Scotland

Air and road travel in Scotland hit by snow

Driver in snow
Image caption Drivers in the north have been urged to consider whether journeys are necessary

Snowfalls across the UK have disrupted air travel and brought warnings for drivers in parts of Scotland.

There have been dozens of flights cancelled into and out of Glasgow, Edinburgh and Aberdeen, affecting more than 16,000 passengers.

The Met Office said heavy snow was expected in the Northern Isles, Highlands, east coast and the Borders.

All trunk roads have been open but there were road condition warnings in the north, north east and south west.

Heathrow Airport closed its runways to clear snow, while Gatwick reopened after closing this morning. BA has cancelled all short-haul flights.

Planes diverted to Glasgow have come from Dubai, Tel Aviv, Los Angeles and Chicago.

One passenger stuck at Glasgow Airport told BBC Scotland: "We're trying to get to Toulouse in France but all we can do is wait, we're trying to speak to the ticket people here."

Another said he was attempting to fly to Venezuela but now faced several days delay until he could get another connecting flight.

Aberdeen Airport has been experiencing delays and travellers were advised to check with their airlines.

Train services have also been disrupted between Aberdeen and Inverness and Edinburgh and Perth.

Northern Constabulary warned drivers to exercise extra caution and consider postponing journeys until weather conditions improve.

The force said most roads were affected by snow and ice to some degree, in particular in the Western Isles, Orkney and Shetland.

A spokesman for Grampian Police said drivers should decide whether their journey could be delayed until the weather improves.

He added: "Whilst a number of routes have been treated overnight we would urge anyone who does decide to travel to exercise caution."

In Dumfries and Galloway, police said drivers should avoid travelling if possible and snow has also been causing problems in Ayrshire.

Meanwhile, the Scottish government's resilience committee has continued to meet.

First Minister Alex Salmond told BBC Scotland the distribution of heating oil was a key concern.

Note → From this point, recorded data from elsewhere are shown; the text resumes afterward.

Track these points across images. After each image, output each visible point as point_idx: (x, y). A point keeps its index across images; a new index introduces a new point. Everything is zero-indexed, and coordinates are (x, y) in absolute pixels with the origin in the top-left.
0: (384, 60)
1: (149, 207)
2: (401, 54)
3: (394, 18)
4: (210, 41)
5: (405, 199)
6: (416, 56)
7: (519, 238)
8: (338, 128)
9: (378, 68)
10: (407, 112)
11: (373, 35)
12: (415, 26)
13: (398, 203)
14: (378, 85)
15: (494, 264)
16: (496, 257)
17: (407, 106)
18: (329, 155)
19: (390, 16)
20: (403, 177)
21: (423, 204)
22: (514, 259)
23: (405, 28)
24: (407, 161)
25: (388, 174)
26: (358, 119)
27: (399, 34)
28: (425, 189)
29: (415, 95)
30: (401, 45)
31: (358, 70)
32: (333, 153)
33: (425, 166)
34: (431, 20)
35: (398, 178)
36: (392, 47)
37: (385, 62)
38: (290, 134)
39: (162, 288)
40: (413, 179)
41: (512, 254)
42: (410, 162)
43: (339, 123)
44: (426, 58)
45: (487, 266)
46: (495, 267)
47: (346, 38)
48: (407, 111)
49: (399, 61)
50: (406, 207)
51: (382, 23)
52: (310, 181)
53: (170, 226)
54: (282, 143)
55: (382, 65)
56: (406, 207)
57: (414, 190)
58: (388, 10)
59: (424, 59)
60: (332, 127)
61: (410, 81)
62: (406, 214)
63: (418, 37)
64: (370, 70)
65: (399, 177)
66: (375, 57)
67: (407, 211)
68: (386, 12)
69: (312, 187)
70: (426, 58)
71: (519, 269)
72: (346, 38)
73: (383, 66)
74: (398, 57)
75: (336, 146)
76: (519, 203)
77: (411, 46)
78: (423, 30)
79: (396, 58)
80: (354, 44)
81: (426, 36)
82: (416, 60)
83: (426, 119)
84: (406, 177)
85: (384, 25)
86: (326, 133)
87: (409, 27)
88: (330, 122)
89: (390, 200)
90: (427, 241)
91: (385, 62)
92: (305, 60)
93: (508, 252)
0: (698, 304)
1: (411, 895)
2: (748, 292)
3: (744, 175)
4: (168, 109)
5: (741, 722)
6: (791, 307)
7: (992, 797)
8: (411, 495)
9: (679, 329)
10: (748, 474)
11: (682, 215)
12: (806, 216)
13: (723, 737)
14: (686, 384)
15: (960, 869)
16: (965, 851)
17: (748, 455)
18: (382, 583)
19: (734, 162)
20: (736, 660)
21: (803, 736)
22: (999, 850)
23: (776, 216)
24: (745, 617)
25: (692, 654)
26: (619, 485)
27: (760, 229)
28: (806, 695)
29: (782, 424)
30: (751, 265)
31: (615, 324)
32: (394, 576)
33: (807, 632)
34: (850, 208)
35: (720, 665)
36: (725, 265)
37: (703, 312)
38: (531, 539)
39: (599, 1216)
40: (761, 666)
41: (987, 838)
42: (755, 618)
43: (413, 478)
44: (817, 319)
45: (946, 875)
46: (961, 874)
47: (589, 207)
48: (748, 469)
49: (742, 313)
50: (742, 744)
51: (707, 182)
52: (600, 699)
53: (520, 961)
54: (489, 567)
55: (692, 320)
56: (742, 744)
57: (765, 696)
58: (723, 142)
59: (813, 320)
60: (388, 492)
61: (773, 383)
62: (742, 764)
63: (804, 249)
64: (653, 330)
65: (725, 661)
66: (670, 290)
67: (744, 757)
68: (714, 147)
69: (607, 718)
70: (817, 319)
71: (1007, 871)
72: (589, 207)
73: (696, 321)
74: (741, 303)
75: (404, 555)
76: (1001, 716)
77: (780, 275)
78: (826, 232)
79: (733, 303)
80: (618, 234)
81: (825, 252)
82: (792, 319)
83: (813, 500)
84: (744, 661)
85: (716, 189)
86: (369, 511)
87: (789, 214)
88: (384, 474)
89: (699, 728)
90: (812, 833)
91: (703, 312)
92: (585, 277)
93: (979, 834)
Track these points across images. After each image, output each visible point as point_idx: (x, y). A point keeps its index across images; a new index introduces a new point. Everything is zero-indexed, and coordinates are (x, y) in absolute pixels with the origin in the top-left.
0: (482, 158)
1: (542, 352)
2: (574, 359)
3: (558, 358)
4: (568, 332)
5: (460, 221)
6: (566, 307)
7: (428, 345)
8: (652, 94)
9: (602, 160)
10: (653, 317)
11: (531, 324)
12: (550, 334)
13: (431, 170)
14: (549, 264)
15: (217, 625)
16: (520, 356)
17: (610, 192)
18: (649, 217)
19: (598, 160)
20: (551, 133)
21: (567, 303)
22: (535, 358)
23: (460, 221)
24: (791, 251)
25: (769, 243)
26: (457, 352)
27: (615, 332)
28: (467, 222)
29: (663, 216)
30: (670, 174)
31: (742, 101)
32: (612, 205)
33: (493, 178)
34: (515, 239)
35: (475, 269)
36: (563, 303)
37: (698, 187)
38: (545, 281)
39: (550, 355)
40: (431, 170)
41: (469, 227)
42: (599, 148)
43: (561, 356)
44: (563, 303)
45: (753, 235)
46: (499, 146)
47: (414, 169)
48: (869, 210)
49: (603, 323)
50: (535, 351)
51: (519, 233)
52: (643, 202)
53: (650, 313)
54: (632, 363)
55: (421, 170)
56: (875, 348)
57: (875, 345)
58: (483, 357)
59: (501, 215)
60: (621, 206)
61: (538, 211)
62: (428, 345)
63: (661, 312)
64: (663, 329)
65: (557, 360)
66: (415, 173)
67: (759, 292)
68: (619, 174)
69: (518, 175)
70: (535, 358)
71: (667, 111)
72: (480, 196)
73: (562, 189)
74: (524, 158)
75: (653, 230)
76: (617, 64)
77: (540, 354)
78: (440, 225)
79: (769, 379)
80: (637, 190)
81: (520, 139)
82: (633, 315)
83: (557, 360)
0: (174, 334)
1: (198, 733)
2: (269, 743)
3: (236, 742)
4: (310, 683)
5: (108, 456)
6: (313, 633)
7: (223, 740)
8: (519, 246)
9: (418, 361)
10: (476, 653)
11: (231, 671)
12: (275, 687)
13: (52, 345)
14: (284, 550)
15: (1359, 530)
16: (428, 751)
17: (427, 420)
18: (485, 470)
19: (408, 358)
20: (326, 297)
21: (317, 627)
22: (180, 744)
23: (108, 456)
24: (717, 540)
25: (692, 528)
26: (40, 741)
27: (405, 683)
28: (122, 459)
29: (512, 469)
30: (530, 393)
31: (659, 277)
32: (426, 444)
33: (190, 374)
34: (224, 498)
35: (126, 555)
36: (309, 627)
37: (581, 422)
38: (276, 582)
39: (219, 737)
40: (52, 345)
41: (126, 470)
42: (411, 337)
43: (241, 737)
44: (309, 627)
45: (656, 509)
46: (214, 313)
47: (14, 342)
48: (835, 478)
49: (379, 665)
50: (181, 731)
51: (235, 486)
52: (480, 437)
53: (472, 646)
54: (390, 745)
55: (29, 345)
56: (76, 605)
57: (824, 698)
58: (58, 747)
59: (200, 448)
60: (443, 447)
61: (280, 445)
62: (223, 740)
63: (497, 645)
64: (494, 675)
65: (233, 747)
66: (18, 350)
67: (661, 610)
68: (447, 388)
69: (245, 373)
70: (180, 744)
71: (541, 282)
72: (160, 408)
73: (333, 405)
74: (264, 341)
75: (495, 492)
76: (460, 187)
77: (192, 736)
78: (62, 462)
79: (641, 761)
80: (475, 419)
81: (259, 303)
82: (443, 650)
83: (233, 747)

He said: "We've been in a position where in the north and north east of Scotland we've been running very low.

"Fortunately we've got two tankers coming in of kerosene, both on Sunday and Monday into Aberdeen and Inverness, which is going to help the stock situation.

Image caption The weather conditions have ranged from fresh showers to drifting snowfalls

"Then it's going to become a question of logistics getting the stocks out to the people who need it, particularly vulnerable people, in time for Christmas."

Hundreds of flights in Europe have also been cancelled after heavy snow closed airports outside the UK.

Scott Allison, from Glasgow, has spent two days at Schiphol in Amsterdam, trying to get a flight home.

He told the BBC: "It's not only the UK that can't cope with the snow. There are literally thousands of UK residents who have now been stuck at various airports in mainland Europe for two days now.

"I was delayed one night at Stockholm and then a second night last night at Amsterdam. When will I get home? I have no idea yet and the customer service desk here at Schiphol is imploding."

Coastguard Rescue teams have been helping the NHS in the Western Isles, Northern Isles and west coast of Scotland.

Scottish Premier League games at Aberdeen, Hamilton, Rangers and St Johnstone were called off.

However, snow sports centres have taken advantage of the conditions. Glenshee and Cairngorm Mountain have opened to skiers and snowboarders and the Nevis Range opened on Saturday.